The accidental ‘art man’
Anand stumbled upon art by default. His mother, who enjoyed art, had started the Delhi Art Gallery in 1993. Anand, who was in the ready-made garments business with his brothers, took over from her in 1996. Since he didn’t know much about art, he began travelling across India, spending weeks at a time in Benares, Lucknow, Bikaner, and Kolkata. He went to museums and met artists. “It took me a few years to learn,” he says. “I trained my eye, understood the market, and then systematically started buying art.”
He is clearly passionate, looking at art for up to 15 to 16 hours a day, seven days a week, all year round. “I haven’t taken a vacation in seven years,” he says with a rueful laugh. “I literally have no life!” He gets up to 1,000 phone messages a day, but does not use a computer. And, while he is passionate about art, he is dispassionate about parting with works. “No matter how special I feel about a work, I am a seller,” he explains. “When I sell, the money I make goes back into buying more.” Anand says that DAG has the largest collection of pre-modern and modern Indian art, starting from the 18th century onwards, including antiquarian photography.
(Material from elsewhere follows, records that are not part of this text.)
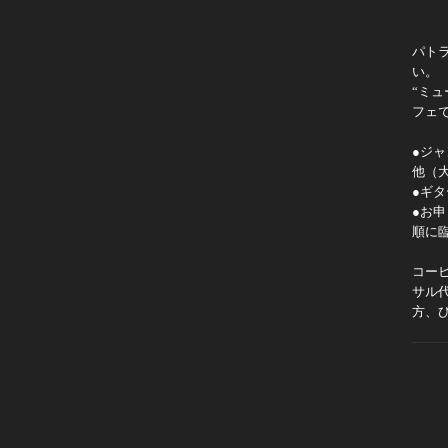
パト
い。
“ミ
フェ
●ジ
他（
●ギ
●お
順に
コー
サル
方、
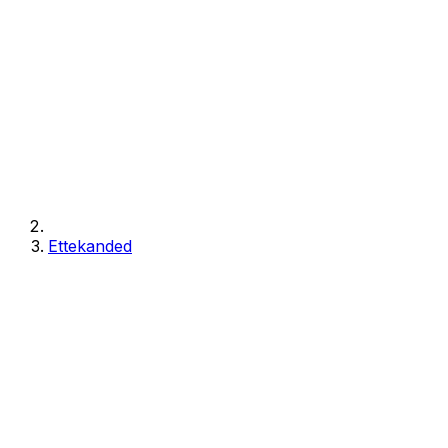
Ettekanded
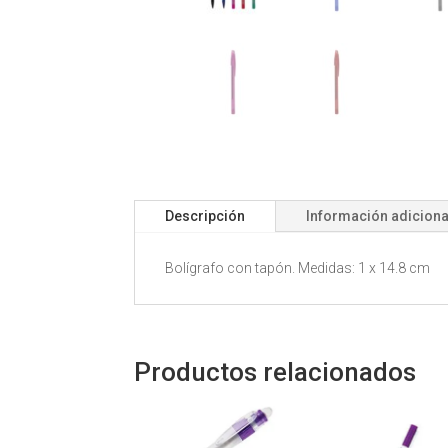
Descripción
Información adiciona
Bolígrafo con tapón. Medidas: 1 x 14.8 cm
Productos relacionados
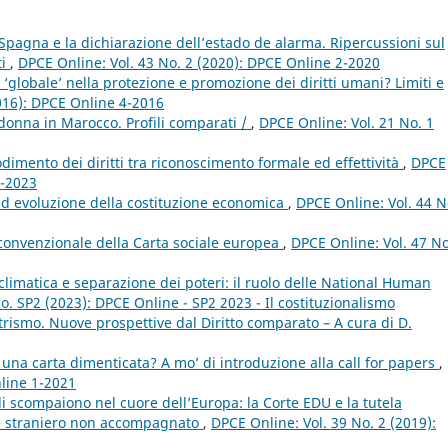
pagna e la dichiarazione dell’estado de alarma. Ripercussioni sul
ti
,
DPCE Online: Vol. 43 No. 2 (2020): DPCE Online 2-2020
‘globale’ nella protezione e promozione dei diritti umani? Limiti e
2016): DPCE Online 4-2016
a donna in Marocco. Profili comparati /
,
DPCE Online: Vol. 21 No. 1
odimento dei diritti tra riconoscimento formale ed effettività
,
DPCE
3-2023
i ed evoluzione della costituzione economica
,
DPCE Online: Vol. 44 N
convenzionale della Carta sociale europea
,
DPCE Online: Vol. 47 No
climatica e separazione dei poteri: il ruolo delle National Human
o. SP2 (2023): DPCE Online - SP2 2023 - Il costituzionalismo
rismo. Nuove prospettive dal Diritto comparato – A cura di D.
na carta dimenticata? A mo’ di introduzione alla call for papers
,
nline 1-2021
bili scompaiono nel cuore dell’Europa: la Corte EDU e la tutela
ore straniero non accompagnato
,
DPCE Online: Vol. 39 No. 2 (2019):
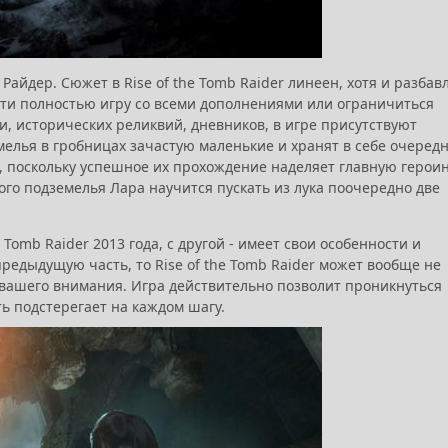
айдер. Сюжет в Rise of the Tomb Raider линеен, хотя и разбав
ти полностью игру со всеми дополнениями или ограничиться
 исторических реликвий, дневников, в игре присутствуют
лья в гробницах зачастую маленькие и хранят в себе очеред
и, поскольку успешное их прохождение наделяет главную герои
го подземелья Лара научится пускать из лука поочередно две
Tomb Raider 2013 года, с другой - имеет свои особенности и
редыдущую часть, то Rise of the Tomb Raider может вообще не
т вашего внимания. Игра действительно позволит проникнуться
 подстерегает на каждом шагу.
Thinking big yet affordable
Since those early days, Anand has grown DAG into a multi-city gallery, with spaces in New Delhi, Mumbai and New York. With a 160-member team, it runs museums (including at the Red Fort called Drishayakala), has a prolific publications division, and does public outreach. One aspect he is proud of developing is DAG’s focus on less represented and less recognised — yet important — Indian artists such as Chittaprosad Bhattacharya, Rabin Mondal and Laxman Pai.
The pandemic, which brought digital to the fore, has resulted in DAG launching a comprehensive web platform next month. It will contain information for scholars and students, have film and video, function as a database of 200 artists represented by the gallery, and include thousands of works for sale. Anand says that because selling large, expensive works was challenging in the last two years, as they couldn’t show the works physically, the gallery has also pivoted to lower priced works to reach a wider audience. Today, DAG sells art priced from ₹1 lakh upwards, and this will continue.
Going forward, Anand has plans to open a space in Dubai, is exploring venues for institutional shows in Mumbai and Kolkata, and is developing an exhibition on Tipu Sultan. He also wants to put renewed focus on the New York gallery, which he opened in 2015, but feels has not received the attention it deserves. He also has plans to debut an online auction house focussing on works priced at under $10,000. Most of all, he wants to bring art to more people. “95% of the audience is between Delhi and Mumbai; what about the rest of India?” he asks. “This is a big country and more people need to appreciate art. We are trying to create that understanding.”